+5  A: 

\&func1 is a subroutine reference, but \&func1(\@arraydata) is a reference to the value returned by a call to &func1. Try instead just: "ab 1" => \&func1, .... The passing of @arraydata is correct in your dispatch code.

Note that /$k/ will make metacharacters like . or * have their special effect in the regex; if you don't want that, do /\Q$k/ instead. Or possibly you want just eq $k?

ysth
+6  A: 

Hashes are initialized with regular parens ( ( ) ), not curly brackets (those are for hash references.) And you initialize a hash with a list assignment. So the first part should be:

my %commandfunc = ( 
    "ab 1" => \&func1,
    "ab 2" => \&func2,
    "ab 3" => \&func3
);

The => operator is a little prettier than using a comma and has the added benefit of quoting barewords on the left side, if necessary.

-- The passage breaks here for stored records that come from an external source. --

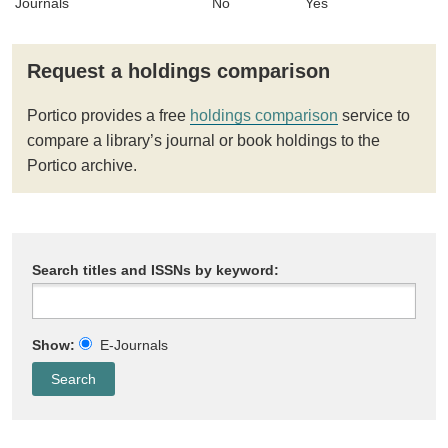
Journals
No
Yes
Request a holdings comparison
Portico provides a free
holdings comparison
service to
compare a library’s journal or book holdings to the
Portico archive.
Search titles and ISSNs by keyword:
Show:
E-Journals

I'm not sure what you're trying to match in your loop (where does $_ come from?) But you can do something like this:

foreach my $k (keys %commandfunc) {
    if( $something =~ /$k/) {
        my $result = $commandfunc{$k}->( \@arraydata );
    }
}
friedo
well,to make it clear,yes I want to match a key string ($k) with $something...
mhd
apparently I dont need passing array by reference, by value is ok.Thanks..
mhd
+3  A: 

You weren't really clear whether @arraydata was defined up front or not, and how often this code would be executed. A direct translation of your attempt would yield:

my %commandfunc = (
    "ab 1" => sub { func1(@arraydata) },
    "ab 2" => sub { func2(@arraydata) },
    "ab 3" => sub { func3(@arraydata) },
};

if (my ($match) = grep { $_ eq $key } keys %commandfunc)
{
    my $result = &{$commandfunc{$match}};
}

However this is not very efficient - the %commandfunc hash is being defined with anonymous subroutine closures, when we could instead just store coderefs to the original subs with no arguments bound, and pass in an array later:

my %commandfunc = (
    "ab 1" => \&func1,
    "ab 2" => \&func2,
    "ab 3" => \&func3,
};

and call it like this:

my $result = $commandfunc{$match}->(@array);
Ether
looking at mhd's code, I decided that since @arraydata was being passed at the time of dispatch, this couldn't be what he meant.
ysth
@ysth: aye, so making a table of simple coderefs would be more appropriate then.